O caso do morador que aterrorizava o Condomínio Ivone Morro, no bairro Canasvieiras, em Florianópolis, teve novos desdobramentos judiciais nesta semana.
Em decisões distintas nas esferas cível e criminal, a Justiça de Santa Catarina determinou o afastamento do homem conhecido como “Zorro”, embora tenha indeferido o pedido de prisão preventiva apresentado pela Polícia Civil.
Afastamento e exclusão do condômino
Paralelamente à investigação criminal, tramita um processo cível de exclusão de condômino antissocial. De acordo com advogados que representam as vítimas, uma liminar de afastamento foi deferida e cumprida na última terça-feira (31). O investigado foi removido do condomínio para garantir a segurança das vítimas e moradores do condomínio.
A ausência de manifestações públicas dos advogados antes da remoção foi uma decisão estratégica para garantir o sigilo e a efetividade da ordem judicial de afastamento, evitando que o investigado pudesse dificultar o cumprimento da medida.
Negativa de prisão e medidas cautelares
Na esfera criminal, o Juízo da Vara do Tribunal do Júri da Comarca da Capital negou, nesta quarta-feira (1º), o pedido de prisão preventiva do investigado. O pedido havia sido formulado pela Polícia Civil sob a tipificação de tentativa de homicídio e contou com parecer favorável da 36ª Promotoria de Justiça.
Apesar de negar a detenção, o Poder Judiciário fixou medidas cautelares rigorosas: o homem está proibido de frequentar o condomínio e não pode manter qualquer tipo de contato com as vítimas. O Ministério Público deve se manifestar nos próximos dias sobre a eventual interposição de recurso contra a decisão que negou a prisão.
Estopim: agressão e repercussão
O caso ganhou visibilidade após Eliane Silva Jesus, a esposa do síndico, publicar vídeos nas redes sociais na noite de sábado (28), exibindo ferimentos no rosto e relatando ter sido espancada pelo vizinho com objeto semelhante a um cacetete. Uma rotina marcada por medo, tensão e incerteza tem sido vivida pelos moradores do condomínio. O cenário envolve um morador conhecido entre vizinhos pelo apelido de “Zorro”, apontado como responsável por uma série de episódios que vêm se repetindo ao longo dos últimos anos.

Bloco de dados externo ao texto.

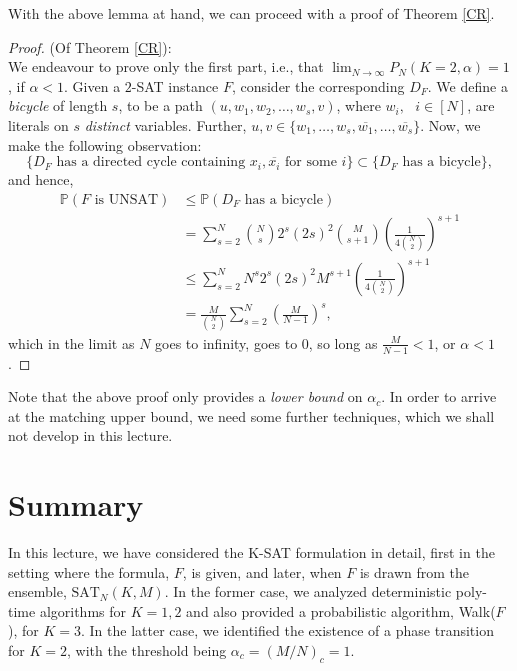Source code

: \documentclass[letterpaper,english,11pt]{article}
\begin{document}
With the above lemma at hand, we can proceed with a proof of Theorem \ref{CR}.
\begin{proof}
(Of Theorem \ref{CR}):\\
We endeavour to prove only the first part, i.e., that $\lim_{N\rightarrow \infty}P_N(K=2,\alpha)=1$, if $\alpha<1$.
Given a $2$-SAT instance $F$, consider the corresponding $D_F$. We define a \textit{bicycle} of length $s$, to be a path $(u,w_1,w_2,\ldots,w_s,v)$, where $w_i,\text{ }i\in [N]$, are literals on $s$ \textit{distinct} variables. Further, $u,v\in\{w_1,\ldots,w_s,\overline{w_1},\ldots,\overline{w_s}\}$. Now, we make the following observation:
\begin{equation*}
    \{D_F\text{ has a directed cycle containing }x_i,\overline{x_i}\text{ for some }i\}\subset \{D_F\text{ has a bicycle}\},
\end{equation*}
and hence,
\begin{align*}
\mathbb{P}(F\text{ is UNSAT})&\leq \mathbb{P}(D_F\text{ has a bicycle})\\
&=\sum_{s=2}^{N}{N\choose s}2^{s}(2s)^{2}{M\choose s+1}\left(\frac{1}{4{N\choose 2}}\right)^{s+1}\\
&\leq \sum_{s=2}^{N}N^{s}2^{s}(2s)^{2}M^{s+1}\left(\frac{1}{4{N\choose 2}}\right)^{s+1}\\
&=\frac{M}{{N\choose 2}}\sum_{s=2}^{N}\left(\frac{M}{N-1}\right)^{s},
\end{align*}
which in the limit as $N$ goes to infinity, goes to $0$, so long as $\frac{M}{N-1}<1$, or $\alpha<1$.
\end{proof}
\begin{rem}
Note that the above proof only provides a \textit{lower bound} on $\alpha_c$. In order to arrive at the matching upper bound, we need some further techniques, which we shall not develop in this lecture.
\end{rem}
\section{Summary}
In this lecture, we have considered the K-SAT formulation in detail, first in the setting where the formula, $F$, is given, and later, when $F$ is drawn from the ensemble, $\text{SAT}_N(K,M)$. In the former case, we analyzed deterministic poly-time algorithms for $K=1,2$ and also provided a probabilistic algorithm, Walk($F$), for $K=3$. In the latter case, we identified the existence of a phase transition for $K=2$, with the threshold being $\alpha_c=(M/N)_c=1$.
\end{document}
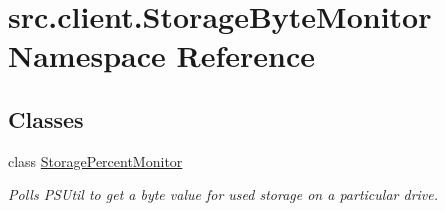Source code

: \hypertarget{namespacesrc_1_1client_1_1_storage_byte_monitor}{\section{src.\-client.\-Storage\-Byte\-Monitor Namespace Reference}
\label{namespacesrc_1_1client_1_1_storage_byte_monitor}
}
\subsection*{Classes}
\begin{DoxyCompactItemize}
\item 
class \hyperlink{classsrc_1_1client_1_1_storage_byte_monitor_1_1_storage_percent_monitor}{Storage\-Percent\-Monitor}
\begin{DoxyCompactList}\small\item\em Polls P\-S\-Util to get a byte value for used storage on a particular drive. \end{DoxyCompactList}\end{DoxyCompactItemize}
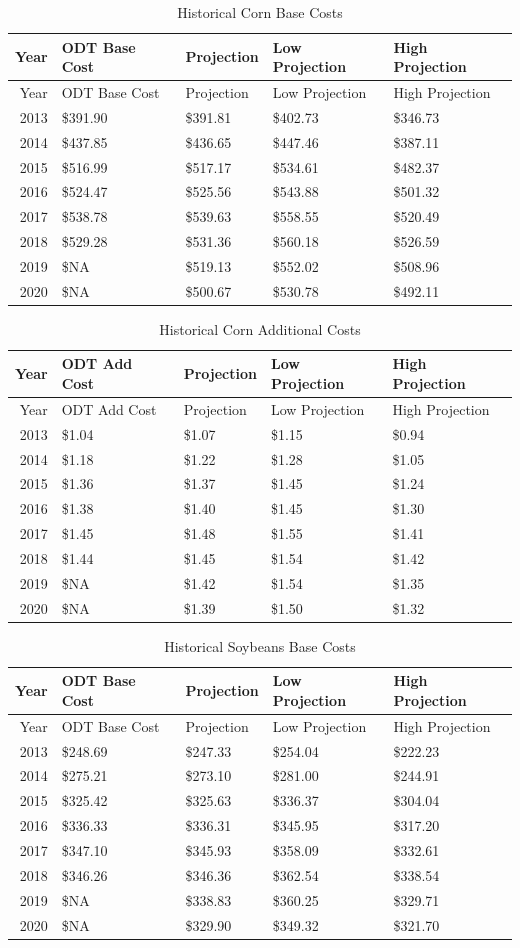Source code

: \documentclass[]{article}
\begin{document}
\newpage

\begin{longtable}[]{@{}rllll@{}}
\caption{Historical Corn Base Costs}\tabularnewline
\toprule
Year & ODT Base Cost & Projection & Low Projection & High
Projection\tabularnewline
\midrule
\endfirsthead
\toprule
Year & ODT Base Cost & Projection & Low Projection & High
Projection\tabularnewline
\midrule
\endhead
2013 & \$391.90 & \$391.81 & \$402.73 & \$346.73\tabularnewline
2014 & \$437.85 & \$436.65 & \$447.46 & \$387.11\tabularnewline
2015 & \$516.99 & \$517.17 & \$534.61 & \$482.37\tabularnewline
2016 & \$524.47 & \$525.56 & \$543.88 & \$501.32\tabularnewline
2017 & \$538.78 & \$539.63 & \$558.55 & \$520.49\tabularnewline
2018 & \$529.28 & \$531.36 & \$560.18 & \$526.59\tabularnewline
2019 & \$NA & \$519.13 & \$552.02 & \$508.96\tabularnewline
2020 & \$NA & \$500.67 & \$530.78 & \$492.11\tabularnewline
\bottomrule
\end{longtable}

\begin{longtable}[]{@{}rllll@{}}
\caption{Historical Corn Additional Costs}\tabularnewline
\toprule
Year & ODT Add Cost & Projection & Low Projection & High
Projection\tabularnewline
\midrule
\endfirsthead
\toprule
Year & ODT Add Cost & Projection & Low Projection & High
Projection\tabularnewline
\midrule
\endhead
2013 & \$1.04 & \$1.07 & \$1.15 & \$0.94\tabularnewline
2014 & \$1.18 & \$1.22 & \$1.28 & \$1.05\tabularnewline
2015 & \$1.36 & \$1.37 & \$1.45 & \$1.24\tabularnewline
2016 & \$1.38 & \$1.40 & \$1.45 & \$1.30\tabularnewline
2017 & \$1.45 & \$1.48 & \$1.55 & \$1.41\tabularnewline
2018 & \$1.44 & \$1.45 & \$1.54 & \$1.42\tabularnewline
2019 & \$NA & \$1.42 & \$1.54 & \$1.35\tabularnewline
2020 & \$NA & \$1.39 & \$1.50 & \$1.32\tabularnewline
\bottomrule
\end{longtable}

\newpage

\begin{longtable}[]{@{}rllll@{}}
\caption{Historical Soybeans Base Costs}\tabularnewline
\toprule
Year & ODT Base Cost & Projection & Low Projection & High
Projection\tabularnewline
\midrule
\endfirsthead
\toprule
Year & ODT Base Cost & Projection & Low Projection & High
Projection\tabularnewline
\midrule
\endhead
2013 & \$248.69 & \$247.33 & \$254.04 & \$222.23\tabularnewline
2014 & \$275.21 & \$273.10 & \$281.00 & \$244.91\tabularnewline
2015 & \$325.42 & \$325.63 & \$336.37 & \$304.04\tabularnewline
2016 & \$336.33 & \$336.31 & \$345.95 & \$317.20\tabularnewline
2017 & \$347.10 & \$345.93 & \$358.09 & \$332.61\tabularnewline
2018 & \$346.26 & \$346.36 & \$362.54 & \$338.54\tabularnewline
2019 & \$NA & \$338.83 & \$360.25 & \$329.71\tabularnewline
2020 & \$NA & \$329.90 & \$349.32 & \$321.70\tabularnewline
\bottomrule
\end{longtable}
\end{document}
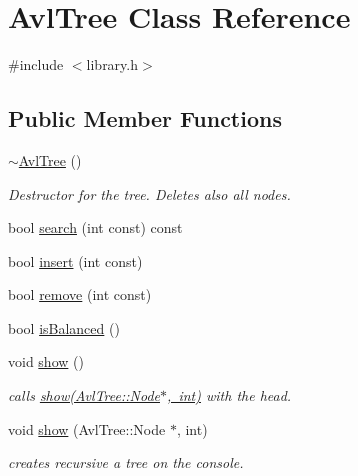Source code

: \hypertarget{class_avl_tree}{}\section{Avl\+Tree Class Reference}
\label{class_avl_tree}


{\ttfamily \#include $<$library.\+h$>$}

\subsection*{Public Member Functions}
\begin{DoxyCompactItemize}
\item 
\mbox{\hyperlink{class_avl_tree_ada89cb30925d36a56e3aab8768752468}{$\sim$\+Avl\+Tree}} ()
\begin{DoxyCompactList}\small\item\em Destructor for the tree. Deletes also all nodes. \end{DoxyCompactList}\item 
bool \mbox{\hyperlink{class_avl_tree_a62f478c45b1505e637617a5a8edb9374}{search}} (int const) const
\item 
bool \mbox{\hyperlink{class_avl_tree_a251736611b07cd83fe02f399288fc92e}{insert}} (int const)
\item 
bool \mbox{\hyperlink{class_avl_tree_a9f580161de922fdd2ddb826cc8d8436f}{remove}} (int const)
\item 
bool \mbox{\hyperlink{class_avl_tree_af8f43d1139179e490fffbdd03f7735ac}{is\+Balanced}} ()
\item 
void \mbox{\hyperlink{class_avl_tree_a0c18b4848eb2a6d5876afb6ea203b7f1}{show}} ()
\begin{DoxyCompactList}\small\item\em calls \mbox{\hyperlink{class_avl_tree_ab468a9e24161484f610c4193256d4f00}{show(\+Avl\+Tree\+::\+Node$\ast$, int)}} with the head. \end{DoxyCompactList}\item 
void \mbox{\hyperlink{class_avl_tree_ab468a9e24161484f610c4193256d4f00}{show}} (Avl\+Tree\+::\+Node $\ast$, int)
\begin{DoxyCompactList}\small\item\em creates recursive a tree on the console. \end{DoxyCompactList}\end{DoxyCompactItemize}
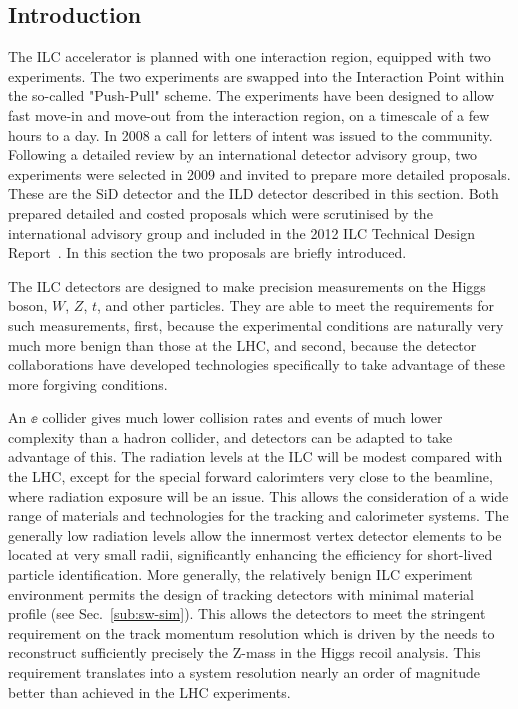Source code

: \subsection{Introduction}

The ILC accelerator is planned with one interaction region, equipped
with two experiments. The two experiments are swapped into the
Interaction Point within the so-called "Push-Pull" scheme. The
experiments have been designed to allow fast move-in and move-out from
the interaction region, on a timescale of a few hours to a day. In
2008 a call for letters of intent was issued to the
community. Following a detailed review by an international detector
advisory group, two experiments were selected in 2009 and invited to
prepare more detailed proposals.  These  are the SiD detector and the ILD
detector described in this section. Both prepared detailed and costed proposals which were
scrutinised by the international advisory group and included in the
2012 ILC
Technical Design Report~\cite{Behnke:2013lya}.  In this section the two proposals are
briefly   introduced.

The ILC detectors are designed to make precision measurements on the
Higgs boson,  $W$, $Z$, $t$, and other particles.    They are able to
meet the requirements for such measurements, first, because the
experimental conditions are naturally very much more benign than those
at the LHC, and second, because the detector collaborations have
developed technologies specifically to take advantage of these more
forgiving conditions. 

An $\ee$ collider gives much  lower collision
rates and events of much lower complexity than a hadron collider, 
and detectors can be adapted to take
advantage of this.  The radiation levels at the ILC will be modest compared with the
LHC, except for the special forward calorimters very close to the
beamline, where radiation exposure will be an issue. 
This  allows the consideration of a wide range of
materials and technologies for the tracking and calorimeter systems. 
The generally low
radiation levels allow the innermost vertex detector elements to
be located at very small  radii, significantly enhancing the efficiency
for short-lived particle identification. More generally,  the relatively
benign ILC experiment environment permits  the design of 
tracking detectors with minimal material profile (see
Sec.~\ref{sub:sw-sim}).  This allows the detectors to meet the
stringent requirement on the track momentum resolution
 which is driven by the needs to reconstruct sufficiently precisely
 the Z-mass in the Higgs recoil analysis.  This requirement translates into a system
 resolution nearly an order of magnitude better than achieved in the
 LHC experiments.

Na ocasião, a vítima desabafou sobre a sensação de impunidade, já que o agressor não foi detido em flagrante pela Polícia Militar.
A PM informou que a ocorrência de sábado foi registrada como lesão corporal de "menor potencial ofensivo". No entanto, a Polícia Civil revisou a gravidade do caso no domingo (29), após novos relatos de violência e ameaças de morte, elevando a investigação para o patamar de crime doloso contra a vida.
Histórico: 8 anos de conflitos e vandalismo
O investigado, que reside no local há cerca de oito anos, possui um longo histórico de mais de 300 boletins de ocorrência. Moradores relatam uma rotina de abusos que inclui:
- Vandalismo: destruição sistemática de câmeras de segurança e equipamentos do condomínio, dificultando qualquer tentativa de controle ou registro das ocorrências.
- Danos ao Patrimônio: relatos de veículos riscados e portas de apartamentos danificadas, processos relacionados a dívidas de condomínio acumuladas por anos.
- Ameaças Graves: promessas de incendiar unidades e atentados contra a vida de vizinhos.
- Ataques Direcionados: ofensas verbais e xingamentos, com foco principal em mulheres nas áreas comuns.
O que dizem as autoridades
- Polícia Civil: Ressaltou que agiu prontamente na tipificação de tentativa de homicídio e no pedido de prisão para garantir a ordem pública diante da evolução da conduta do investigado.
- Polícia Militar: Afirmou que as guarnições atuaram de forma técnica dentro dos parâmetros da legislação vigente para cada momento da ocorrência.